Pour 2016, les questions environnementales étaient surtout focalisées sur la tenue de la Conférence de Marrakech sur les changements Climatiques, conférence qui devait entériner l’Accord de Paris signé un an plutôt. Si le gouvernement s’est mobilisé pour la ratification de l’Accord de Paris, le vote par l’Assemblée s’est heurté aux dissensions internes des élus, et malgré que la commission des affaires étrangères ait donné un avis favorable, en plénière le texte de ratification de l’Accord de Paris est passé aux forceps.
Dans le contexte actuel, les changements climatiques constituent une donnée incontournable pour les petits états insulaires en développement comme le nôtre. On notera que la Stratégie de Croissance Accéléré pour le Développement Durable (SCA2D) a intégré les changements climatiques dans ses axes stratégiques donnant à cette thématique sa valeur de transversalité dans la vision que nous devons avoir dans la recherche des solutions d’un développement harmonieux avec les grands équilibres de la nature.
Mais en même temps, les Comores se sont donnés comme autre grande ambition de développement économique, devenir un pays émergent d’ici 2030 selon la SCA2D pour pouvoir atteindre le stade de nouveau pays industrialisé avec un revenu intermédiaire
En 2016, a été lancé le projet pour la mise en place du réseau national des Aires Protégées. Un projet qui devait prendre son envol depuis deux ans mais reste prisonnier des multiples procédures entre l’agence d’exécution des Nations-Unis et l’agence en charge du dossier sur le plan national. L’absence d’une délégation à la Conférence des parties sur la biodiversité cette année illustre dans une certaine mesure le manque de soutien pour cette thématique.

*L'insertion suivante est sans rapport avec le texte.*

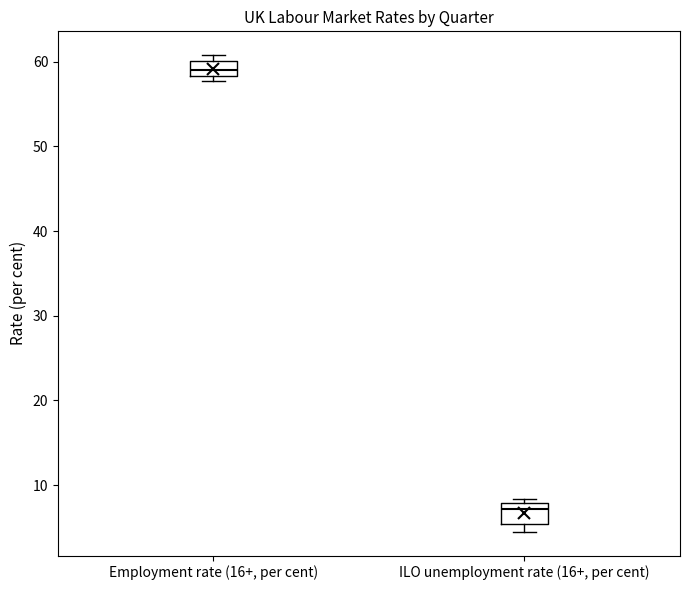

Which box has the highest median line?

Employment rate (16+, per cent)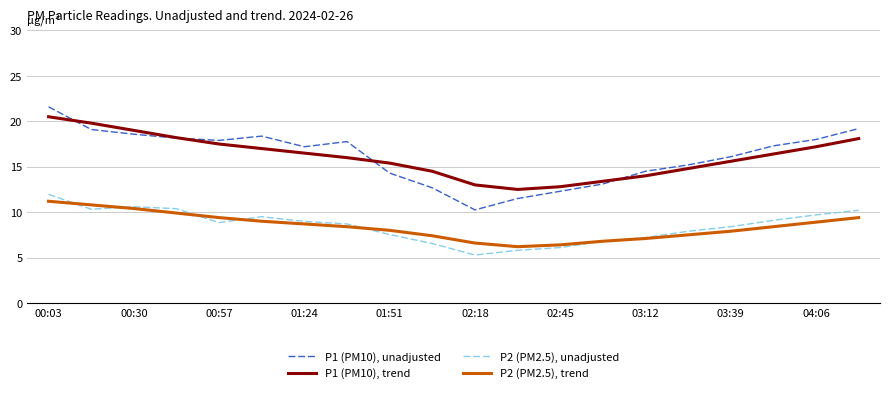

Which series has the widest spread of values?

P1 (PM10), unadjusted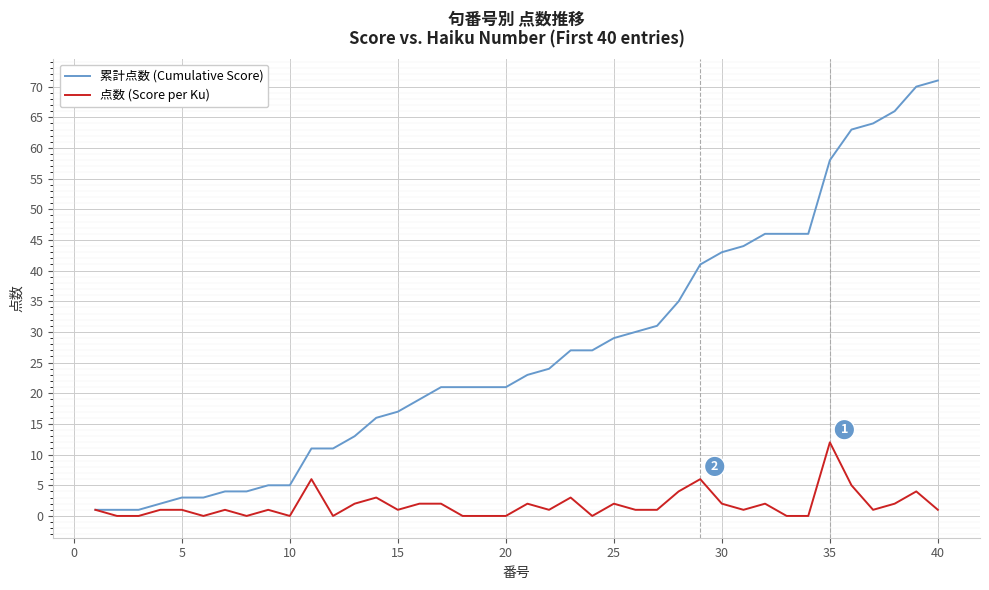

List the series in order of their peak value, lowest first.

点数 (Score per Ku), 累計点数 (Cumulative Score)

Par ailleurs, il a été constaté lors de la conférence de Marrakech que les actions nationales des pays en développement pouvaient être facilitées par un meilleur soutien à travers le mécanisme technologique, le Fonds Vert pour le Climat et par d’autres sources de financement, ainsi que par un renforcement des capacités et enfin par de nouveaux partenariats entre les pays développés et les pays en développement sur des actions concrètes.